Written problem: Reproduce verbatim the lines from the one containing "pose: elev=161.5 azim=215.4" through the one containing "Dot at: (300, 167)", including both of those lines, and leave the pictures out of the answer.

(Stored entries)

## Start

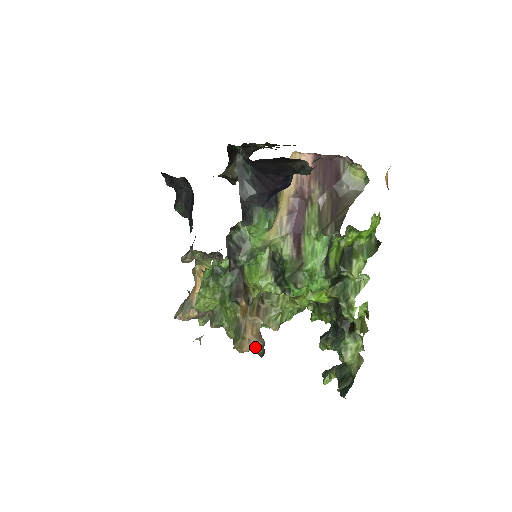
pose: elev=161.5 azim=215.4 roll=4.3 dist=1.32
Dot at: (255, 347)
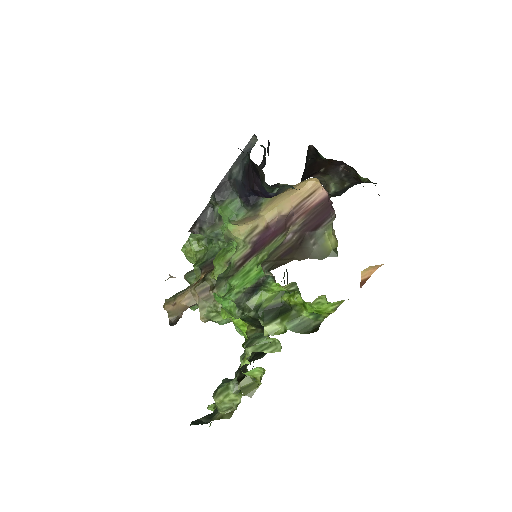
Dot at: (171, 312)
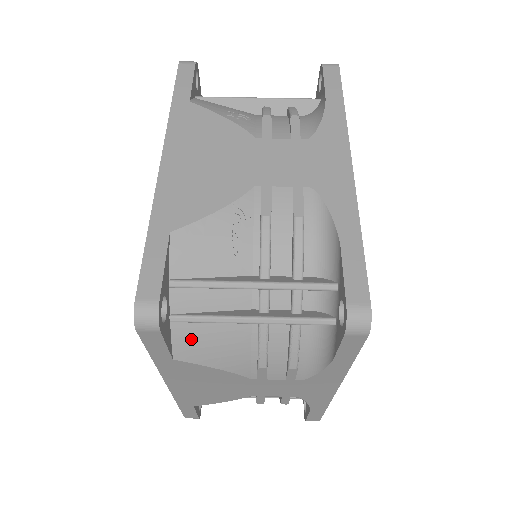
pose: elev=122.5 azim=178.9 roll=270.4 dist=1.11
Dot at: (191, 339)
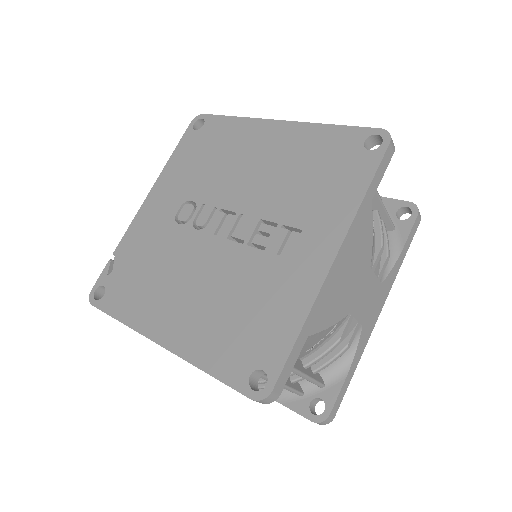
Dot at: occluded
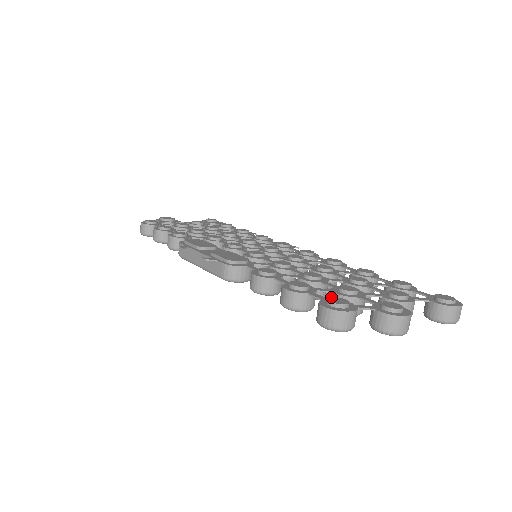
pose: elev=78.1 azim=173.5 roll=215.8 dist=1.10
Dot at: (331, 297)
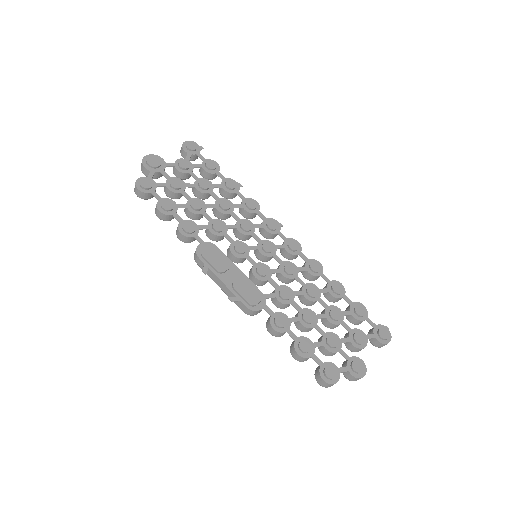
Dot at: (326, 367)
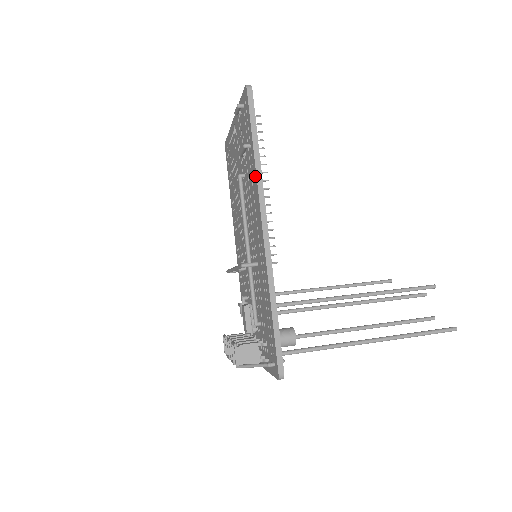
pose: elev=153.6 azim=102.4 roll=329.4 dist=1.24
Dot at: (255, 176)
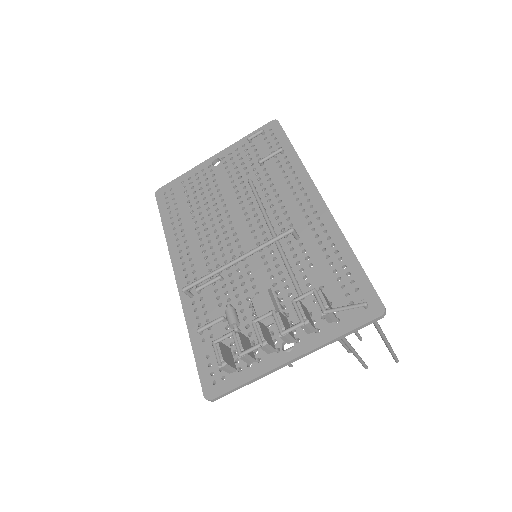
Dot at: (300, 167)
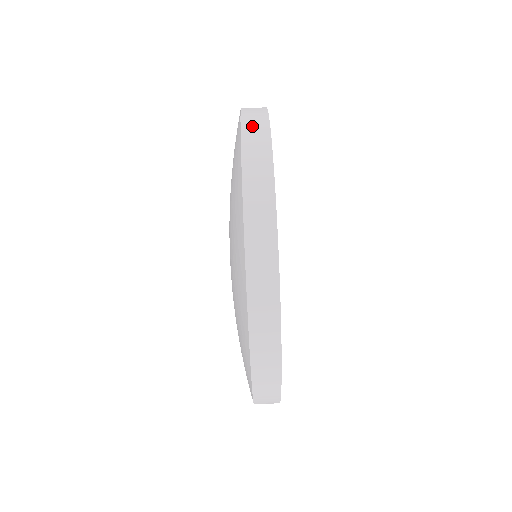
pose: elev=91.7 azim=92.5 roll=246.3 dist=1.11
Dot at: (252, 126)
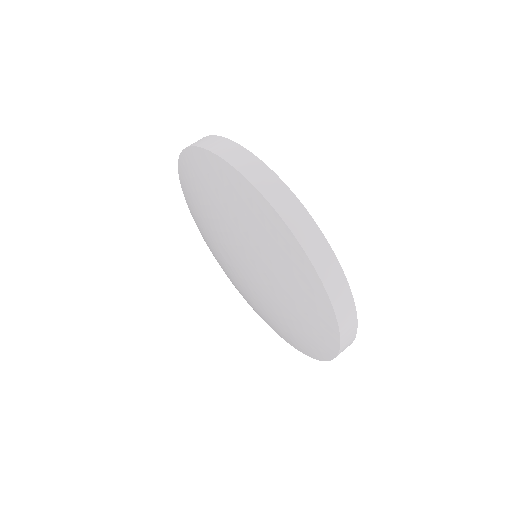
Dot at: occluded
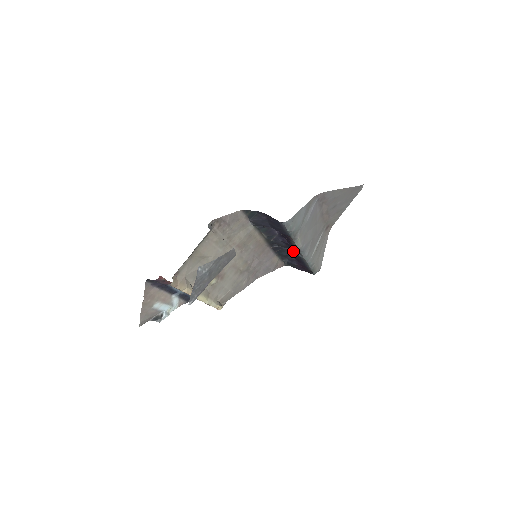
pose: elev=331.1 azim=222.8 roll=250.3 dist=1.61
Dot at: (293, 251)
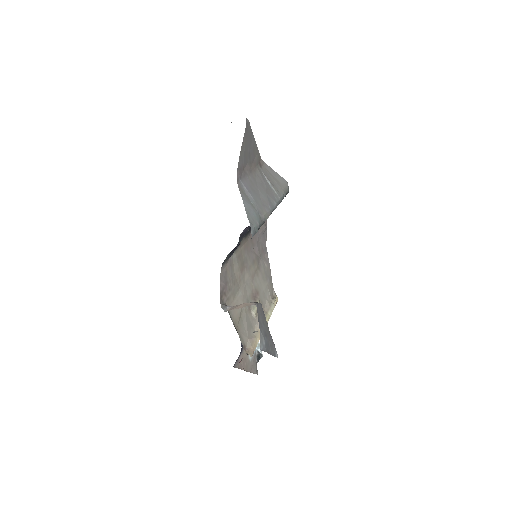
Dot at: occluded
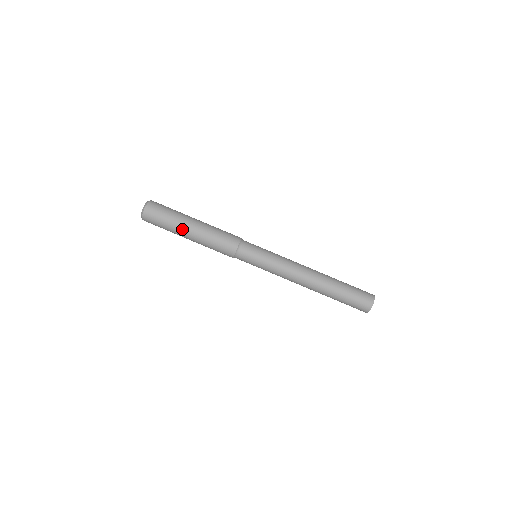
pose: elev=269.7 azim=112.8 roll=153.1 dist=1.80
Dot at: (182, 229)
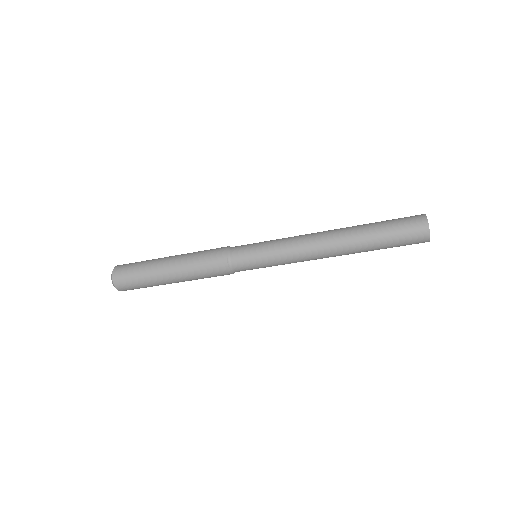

## End
## Start

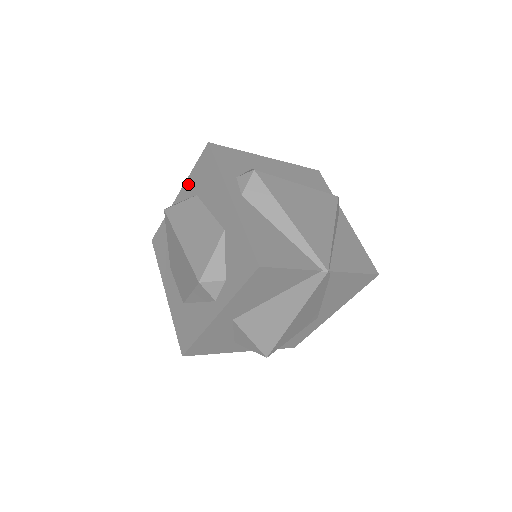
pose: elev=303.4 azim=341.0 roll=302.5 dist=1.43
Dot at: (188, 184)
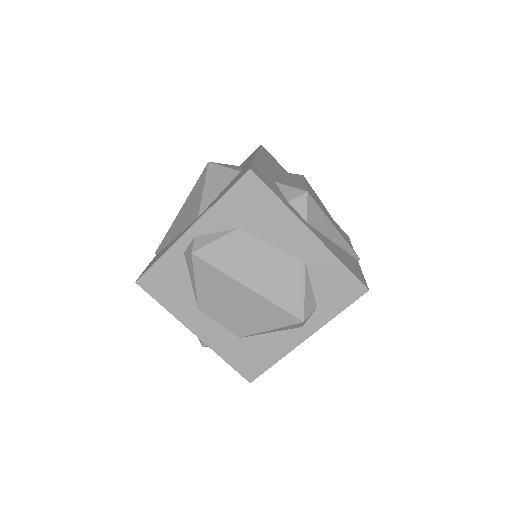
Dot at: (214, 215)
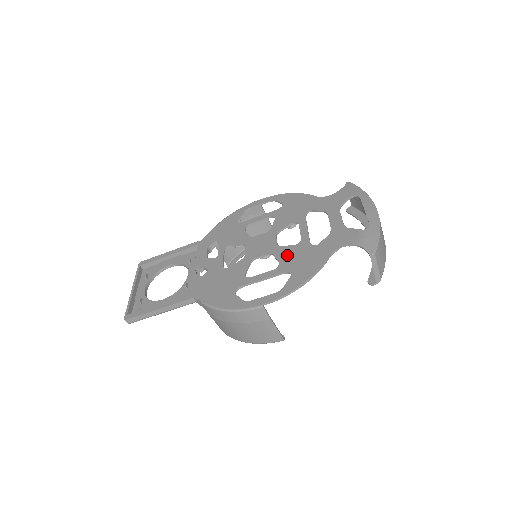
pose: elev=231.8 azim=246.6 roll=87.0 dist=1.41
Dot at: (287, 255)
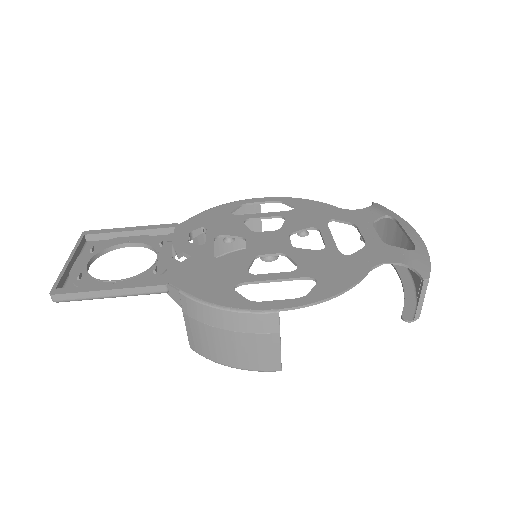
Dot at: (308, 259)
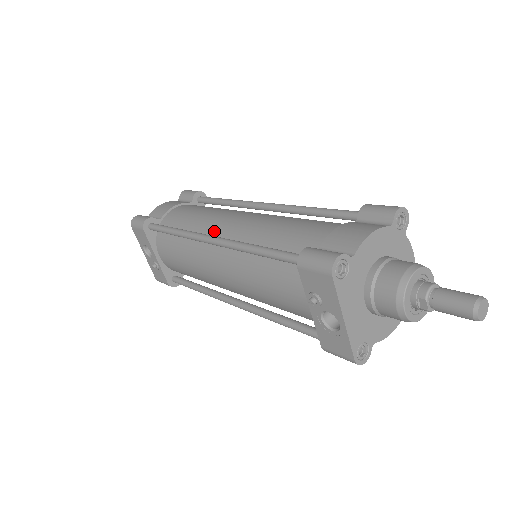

## End

Exercise answer:
pose: elev=161.5 azim=215.4 roll=4.3 dist=1.32
Dot at: (255, 347)
Dot at: (171, 312)
pose: elev=122.5 azim=178.9 roll=270.4 dist=1.11
Dot at: (191, 339)
Dot at: occluded
pose: elev=78.1 azim=173.5 roll=215.8 dist=1.10
Dot at: (331, 297)
Dot at: (326, 367)
pose: elev=153.6 azim=102.4 roll=329.4 dist=1.24
Dot at: (255, 176)
Dot at: (300, 167)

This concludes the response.